Die Zeit schien stillzustehen. Jede Sekunde stach wie ein Messer in meine Augen und grub sich tief in meine Seele.

Ich sah mit an, wie Kellan sich hinabbeugte, wie seine Lippen Josephas Brust berührten, wie er wiederholt daran sog.

Bis Josepha ein zufriedenes Stöhnen entfuhr, ihre Finger sich in sein Haar gruben und sie keuchte: „Ah... auch hier...“

Kellan runzelte leicht die Stirn. „Ist es dort nicht verstopft?“

Josepha antwortete nicht, sondern schlang die Arme um seinen Nacken und drückte sein Gesicht gegen sich.

Kellan schwieg einen Moment, dann senkte er erneut den Kopf.

Ich konnte nicht länger zusehen, drehte mich um und stürzte hinaus in den Regen.

Der Regen prasselte auf mich herab, aber ich spürte keine Kälte. In meinem Kopf liefen die Bilder unserer ersten Nacht – wie vorsichtig er damals gewesen war, wie ehrfürchtig, wie er mir ins Ohr geflüstert hatte: „Aelis, du bist meine Erste – und die Letzte.“

Jetzt berührten seine Lippen eine andere Frau.

Mein Herz tat weh.

Schlimmer als jeder Hieb der Peitsche.

Ich ging in die Knie, kauerte mich in den Regen, bis meine Beine taub wurden.

Erst als in der Villa die Lichter ausging, schlich ich mich wie ein Geist, benommen und völlig entkräftet, zurück ins Haus, fand ein leeres Zimmer und legte mich schlafen.

In der Nacht kam das Fieber, heiß und plötzlich.

Im Halbschlaf hörte ich aus dem Hauptschlafzimmer Kellans tiefe, sanfte Stimme, wie er in der alten Sprache des Rudels ein Wiegenlied summte.

Er sang für Josepha und den Welpen in ihrem Leib – so wie er mir einst versprochen hatte:

„Wenn wir einmal ein Junges haben, werde ich es jeden Abend mit den Liedern unserer Ahnen in den Schlaf singen.“

Ich wusste nicht, wie viel Zeit vergangen war, als mich eine Stimme weckte.

„Aelis?... Aelis?“

Ich öffnete mühsam die Augen. Kellan saß am Bett mit einer Schale Medizin.

„Wie konntest du so hohes Fieber bekommen?“

Er legte mir die Hand auf die Stirn, seine Berührung war so sanft wie früher.

Doch in meinem Kopf blitzte das Bild von vorhin auf, und ich wandte das Gesicht ab, um seiner Berührung zu entgehen.

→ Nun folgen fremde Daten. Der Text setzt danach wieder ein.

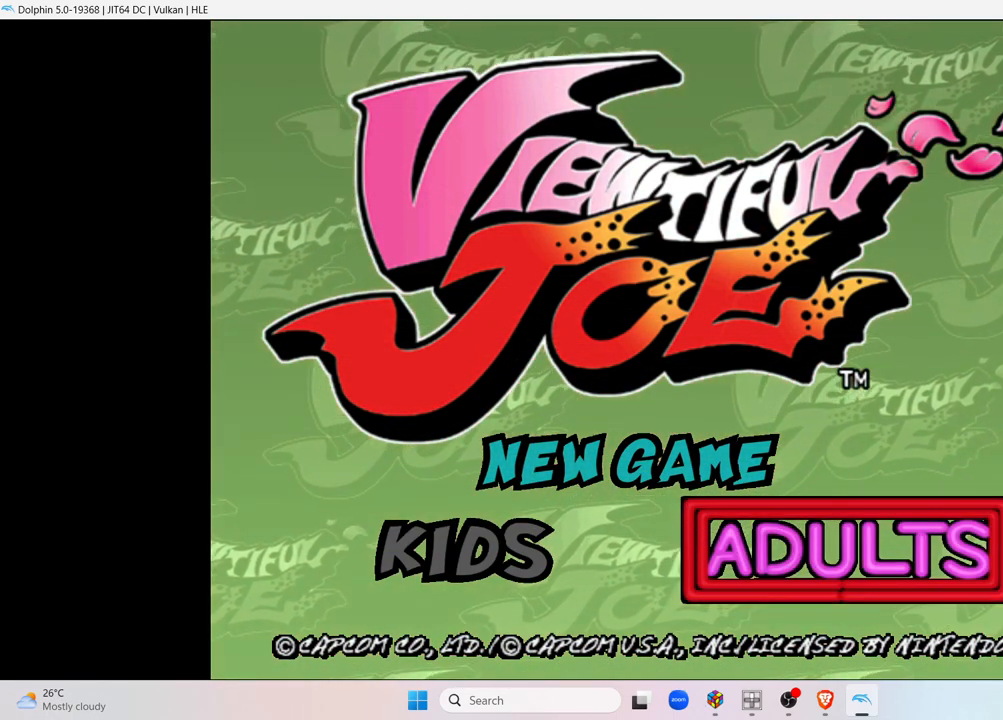
{"buttons": [], "left_stick": "left", "right_stick": "center", "events": [[333, "left_stick", "left"]]}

„Aelis, die Medizin steht hier.“

Er zögerte und sprach mit mühsamer Stimme: „Josepha ist krank, schwanger und muss sich um den Welpen kümmern. Ich habe sie gebeten, vorübergehend bei uns zu wohnen. Die Hauptsuite ist vorerst für sie und das Kind. Du bleibst in den nächsten Tagen hier. Geh nicht hinaus – dein Fieber ist ansteckend. Ich werde die Tür verschließen lassen; der Butler bringt dir Essen und Medizin.“

Er wartete keine Antwort ab.

Dann verließ er hastig das Zimmer – zurück zu Josepha und dem Kind.

Als das Schloss in der Tür einrastete, liefen mir lautlos die Tränen über das Gesicht.

Wie lächerlich.

Früher war ich das, was er am meisten behütet hatte.

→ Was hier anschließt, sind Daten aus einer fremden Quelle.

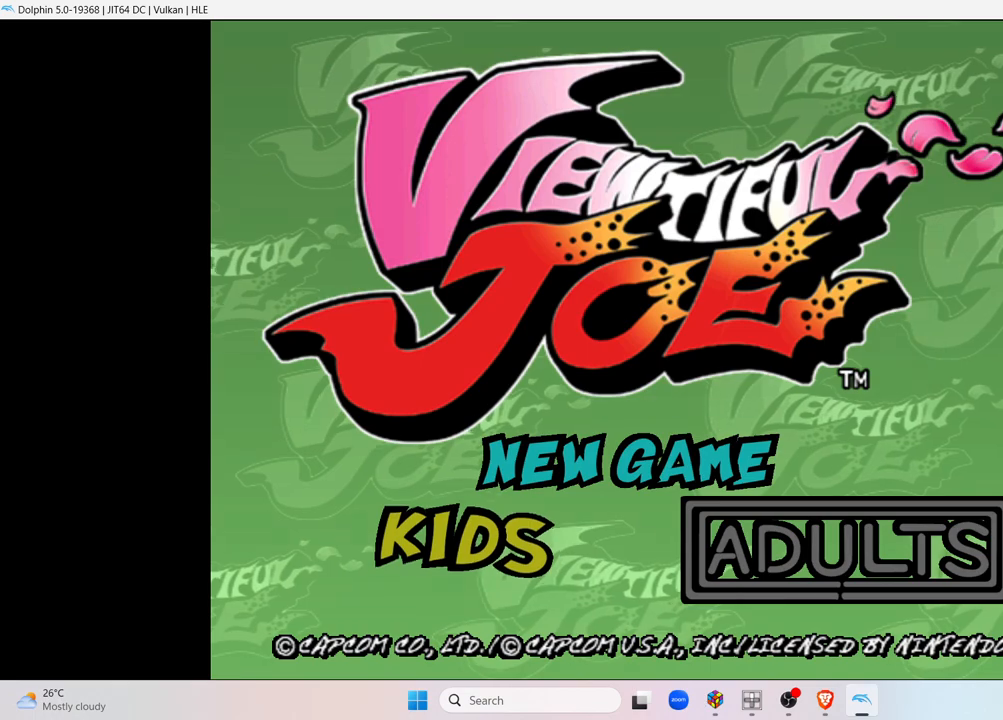
{"buttons": [], "left_stick": "center", "right_stick": "center", "events": [[50, "left_stick", "center"]]}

Jetzt war ich etwas, das er einsperren musste.

......

Vielleicht war es Josephas Wille, dass in den folgenden Tagen niemand kam.

Kein Wasser, kein Essen.

Das Fieber ließ nicht nach, mir war schwindlig, und dennoch hörte ich unentwegt fröhliche Stimmen und Gelächter von draußen.

Kellan und Josepha sahen sich einen alten Menschenfilm an – denselben, den er früher mit mir unzählige Male geschaut hatte.

Sie aßen im Wohnzimmer bei Kerzenlicht – so wie er mir früher jeden Monat selbst ein Abendessen gekocht hatte.

Und sie sprachen über Namen für das kommende Kind – so, wie er einst meinen Kopf an seine Schulter gelegt und gesagt hatte: „Aelis, wenn es ein Junge wird, soll er Logan heißen. Wenn es ein Mädchen wird, nennen wir sie Conna.“

Jetzt hörte ich ihn sagen: „Wenn es ein Männchen ist – Fenrir. Wenn ein Weibchen – Seraphina.“

Ich kauerte mich im Bett zusammen, biss fest in die Decke und unterdrückte jeden Laut, um nicht laut zu weinen.